Boston tapes name gaffe: Confessions may be useless after identity codes lost
In the latest twist in the battle over taped interviews made with former paramilitaries as part of a history project by a US university, doubt has now arisen as to how useful they may be to the PSNI.
It was reported at the weekend that Boston College, which holds the tapes, had lost the coded keys identifying individual participants among the dozens of former IRA and UVF members interviewed for its oral history Belfast Project.
The interviews include those of deceased former IRA member Dolours Price who alleged Sinn Fein President Gerry Adams was involved in the IRA's 1972 slaying of mother-of-10 Jean McConville, whom the IRA regarded as a spy.

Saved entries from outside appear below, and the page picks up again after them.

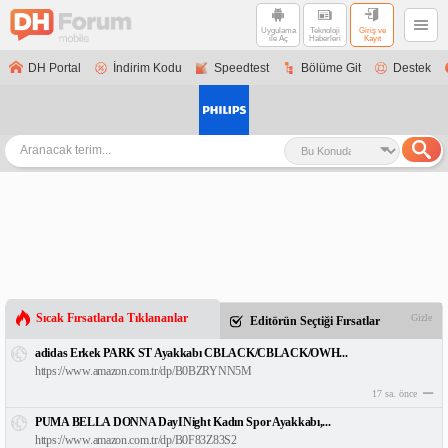
Uygulama
Teknoloji
Giriş ve
ile Aç
Haberleri
Kayıt
DH Portal
İndirim Kodu
Speedtest
Bölüme Git
Destek
Sıcak Fırsatlarda Tıklananlar
Gizle
Editörün Seçtiği Fırsatlar
adidas Erkek PARK ST Ayakkabı CBLACK/CBLACK/OWH...
https://www.amazon.com.tr/dp/B0BZRYNN5M
17 sa. önce
PUMA BELLA DONNA DayINight Kadın Spor Ayakkabı,...
https://www.amazon.com.tr/dp/B0F83Z83S2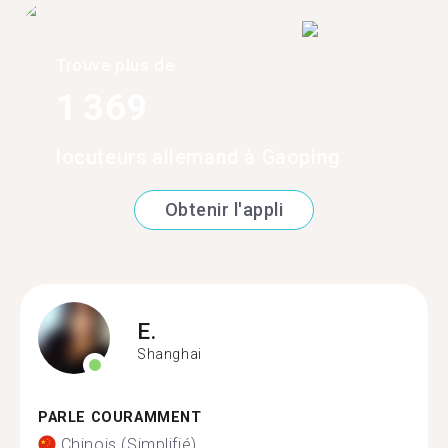
Trouve plus de
1 369
locuteurs allemand à Gaoping
Obtenir l'appli
E.
Shanghai
PARLE COURAMMENT
Chinois (Simplifié)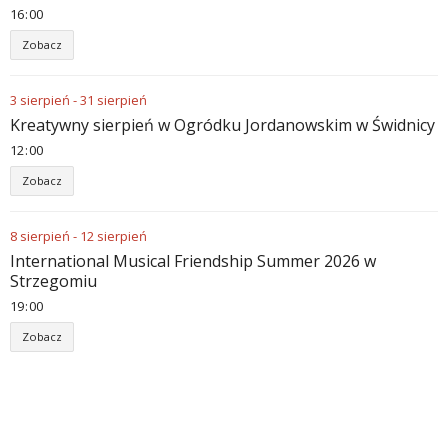
16
00
Zobacz
3
sierpień
-
31
sierpień
Kreatywny sierpień w Ogródku Jordanowskim w Świdnicy
12
00
Zobacz
8
sierpień
-
12
sierpień
International Musical Friendship Summer 2026 w
Strzegomiu
19
00
Zobacz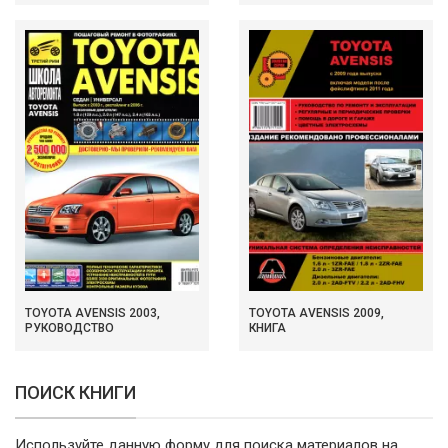
TOYOTA AVENSIS 2003,
TOYOTA AVENSIS 2009,
РУКОВОДСТВО
КНИГА
ПОИСК КНИГИ
Используйте данную форму для поиска материалов на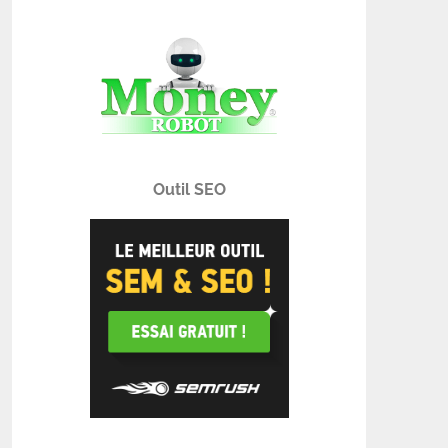
Outil SEO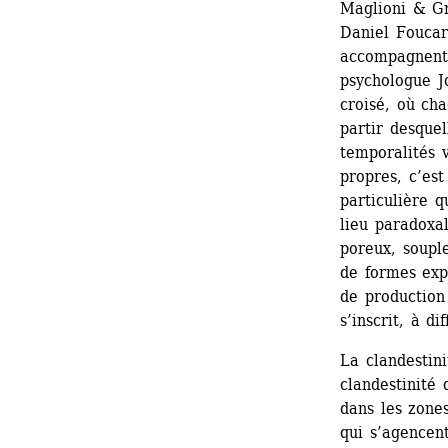
Maglioni & Gr
Daniel Foucar
accompagnent,
psychologue Jo
croisé, où cha
partir desquel
temporalités v
propres, c’est 
particulière q
lieu paradoxal
poreux, soupl
de formes exp
de production 
s’inscrit, à di
La clandestini
clandestinité 
dans les zones
qui s’agencent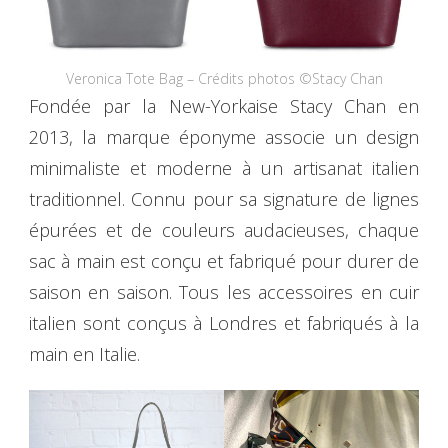
Veronica Tote Bag – Crédits photos ©Stacy Chan
Fondée par la New-Yorkaise Stacy Chan en
2013, la marque éponyme associe un design
minimaliste et moderne à un artisanat italien
traditionnel. Connu pour sa signature de lignes
épurées et de couleurs audacieuses, chaque
sac à main est conçu et fabriqué pour durer de
saison en saison. Tous les accessoires en cuir
italien sont conçus à Londres et fabriqués à la
main en Italie.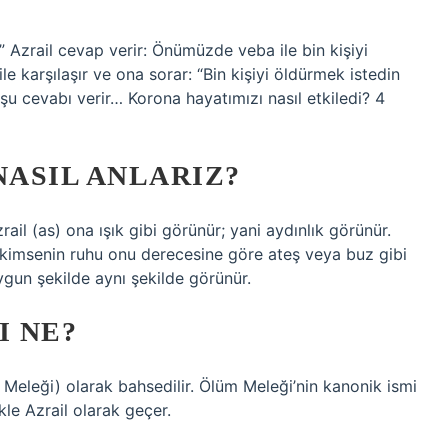
” Azrail cevap verir: Önümüzde veba ile bin kişiyi
e karşılaşır ve ona sorar: “Bin kişiyi öldürmek istedin
şu cevabı verir… Korona hayatımızı nasıl etkiledi? 4
NASIL ANLARIZ?
il (as) ona ışık gibi görünür; yani aydınlık görünür.
 kimsenin ruhu onu derecesine göre ateş veya buz gibi
uygun şekilde aynı şekilde görünür.
I NE?
Meleği) olarak bahsedilir. Ölüm Meleği’nin kanonik ismi
le Azrail olarak geçer.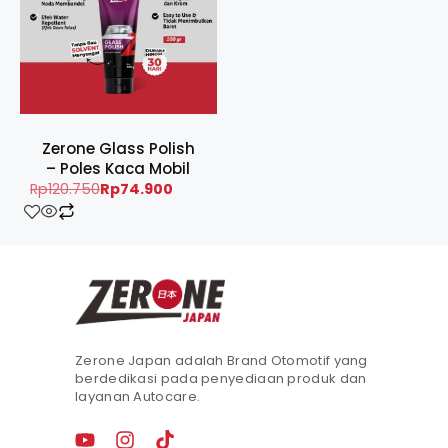
Zerone Glass Polish
– Poles Kaca Mobil
Rp
120.750
Rp
74.900
Zerone Japan adalah Brand Otomotif yang
berdedikasi pada penyediaan produk dan
layanan Autocare.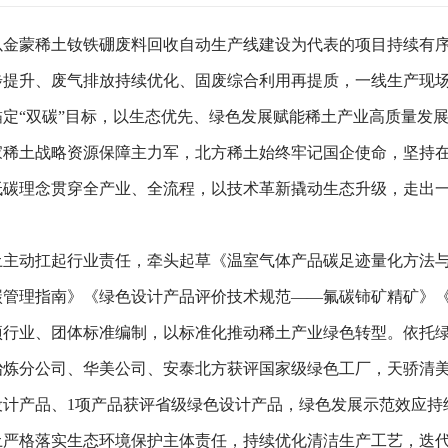
金蒙稀土钕铁硼废料回收自动生产线建设为代表的项目持续有
步提升、废气排放持续优化、固废综合利用再提质，一线生产现
定“双碳”目标，以生态优先、绿色发展赋能稀土产业高质量发
稀土战略资源保障主力军，北方稀土始终牢记国企使命，坚持
低碳理念贯穿全产业、全流程，以技术革新撬动生态升级，走出
主动扛起行业责任，牵头起草《温室气体产品碳足迹量化方法
碳管理指南》《绿色设计产品评价技术规范——氟碳铈矿精矿》
项行业、团体标准编制，以标准化推动稀土产业绿色转型。依托
冶炼分公司、华美公司、安泰北方获评国家级绿色工厂，天骄清美
设计产品、1项产品获评省级绿色设计产品，绿色发展示范效应持
严格落实生态环境保护主体责任，持续优化清洁生产工艺，迭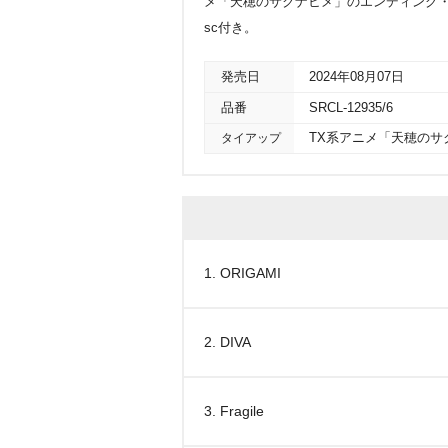
メ「天穂のサクナヒメ」のエンディング・テーマ。
sc付き。
発売日
2024年08月07日
品番
SRCL-12935/6
タイアップ
TX系アニメ「天穂の
1. ORIGAMI
2. DIVA
3. Fragile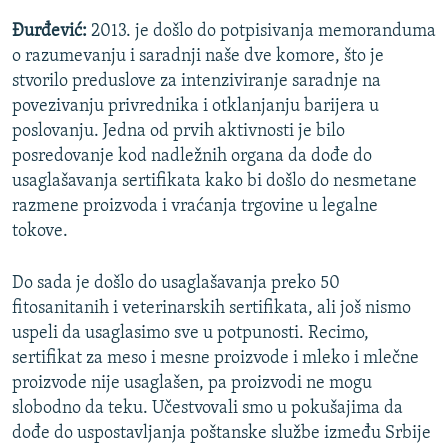
Đurđević:
2013. je došlo do potpisivanja memoranduma
o razumevanju i saradnji naše dve komore, što je
stvorilo preduslove za intenziviranje saradnje na
povezivanju privrednika i otklanjanju barijera u
poslovanju. Jedna od prvih aktivnosti je bilo
posredovanje kod nadležnih organa da dođe do
usaglašavanja sertifikata kako bi došlo do nesmetane
razmene proizvoda i vraćanja trgovine u legalne
tokove.
Do sada je došlo do usaglašavanja preko 50
fitosanitanih i veterinarskih sertifikata, ali još nismo
uspeli da usaglasimo sve u potpunosti. Recimo,
sertifikat za meso i mesne proizvode i mleko i mlečne
proizvode nije usaglašen, pa proizvodi ne mogu
slobodno da teku. Učestvovali smo u pokušajima da
dođe do uspostavljanja poštanske službe između Srbije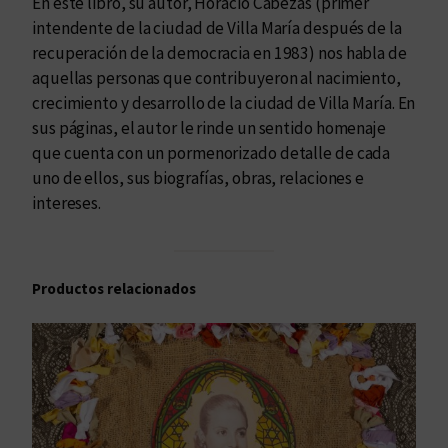
En este libro, su autor, Horacio Cabezas (primer
e
intendente de la ciudad de Villa María después de la
l
recuperación de la democracia en 1983) nos habla de
m
aquellas personas que contribuyeron al nacimiento,
u
crecimiento y desarrollo de la ciudad de Villa María. En
n
sus páginas, el autor le rinde un sentido homenaje
d
que cuenta con un pormenorizado detalle de cada
o
uno de ellos, sus biografías, obras, relaciones e
c
intereses.
a
n
t
Productos relacionados
i
d
a
d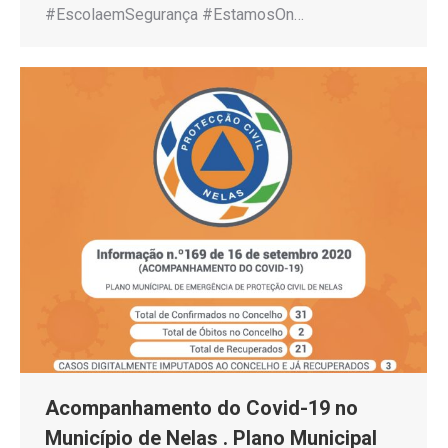
#EscolaemSegurança #EstamosOn…
Acompanhamento do Covid-19 no
Município de Nelas . Plano Municipal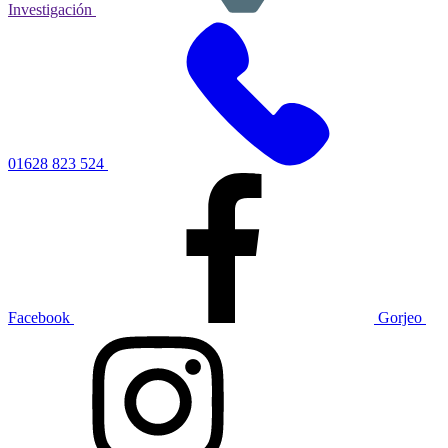
Investigación
01628 823 524
Facebook
Gorjeo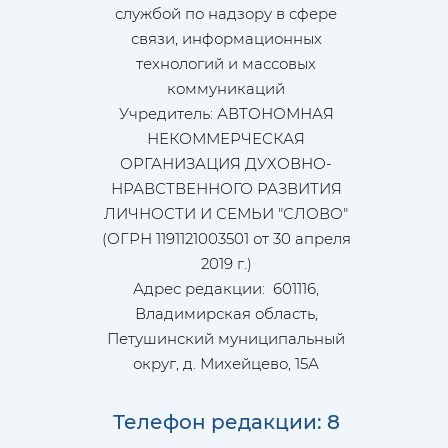
службой по надзору в сфере
связи, информационных
технологий и массовых
коммуникаций
Учредитель: АВТОНОМНАЯ
НЕКОММЕРЧЕСКАЯ
ОРГАНИЗАЦИЯ ДУХОВНО-
НРАВСТВЕННОГО РАЗВИТИЯ
ЛИЧНОСТИ И СЕМЬИ "СЛОВО"
(ОГРН 1191121003501 от 30 апреля
2019 г.)
Адрес редакции: 601116,
Владимирская область,
Петушинский муниципальный
округ, д. Михейцево, 15А
Телефон редакции: 8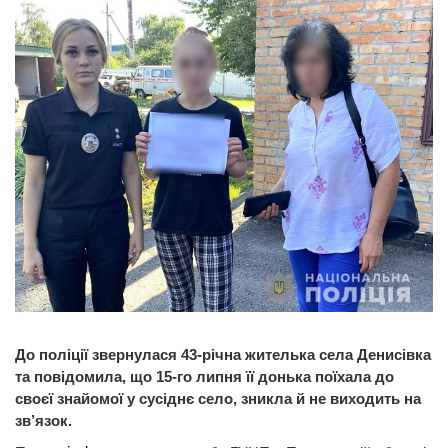
До поліції звернулася 43-річна жителька села Денисівка
та повідомила, що 15-го липня її донька поїхала до
своєї знайомої у сусіднє село, зникла й не виходить на
зв’язок.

Three weeks after it was widely reported in many media outlets that a 26-month legal battle over the Price interviews ended with PSNI officers flying to Boston to take possession of them, it's been reported that Boston College isn't in possession of the coded keys to the interviews. It is not believed that the revelations relate to the Price interviews.
Speaking to the Belfast Telegraph yesterday, journalist Ed Moloney – the former director of Boston College's Belfast Project – was adamant that the college was periodically given the coded keys when the material was presented to its archivists by the interviewers from 2001 until 2006.
He said that, as the project progressed, he moved to New York, and, although he remained involved, he wasn't party to the handing over of interviewee contracts or identification keys. He also criticised Boston College for not doing a proper inventory of the material before now.
"The project started in 2001 and we're now in the year 2013, and it is only now that Boston College has suddenly realised 'Oh! We don't have the contracts'."
Boston College spokesman Jack Dunn labelled Moloney's allegations "reprehensible". Mr Dunn insisted that Mr Moloney was duty-bound to make sure that the college got the contracts and identifying keys. He said: "Ed Moloney, as project director, had a contractual obligation to provide the materials and we're going to hold him accountable to provide those materials."
The US Department of Justice will announce tomorrow whether or not it will appeal a May 31 federal appeals court decision in favour of Boston College.
That decision restricted the scope of an earlier ruling that 74 sessions with seven former IRA members be turned over the US Justice Department, which is acting on behalf of the PSNI. The appeals court has ordered Boston College to surrender only 11 sessions.
Boston College's Belfast Project saw two dozen former IRA and UVF members interviewed from 2001 to 2006.
Participants were assured that their interviews wouldn't be published while they were alive.
Now it has now emerged that coded keys, identifying who's who among the interviewees, cannot be found.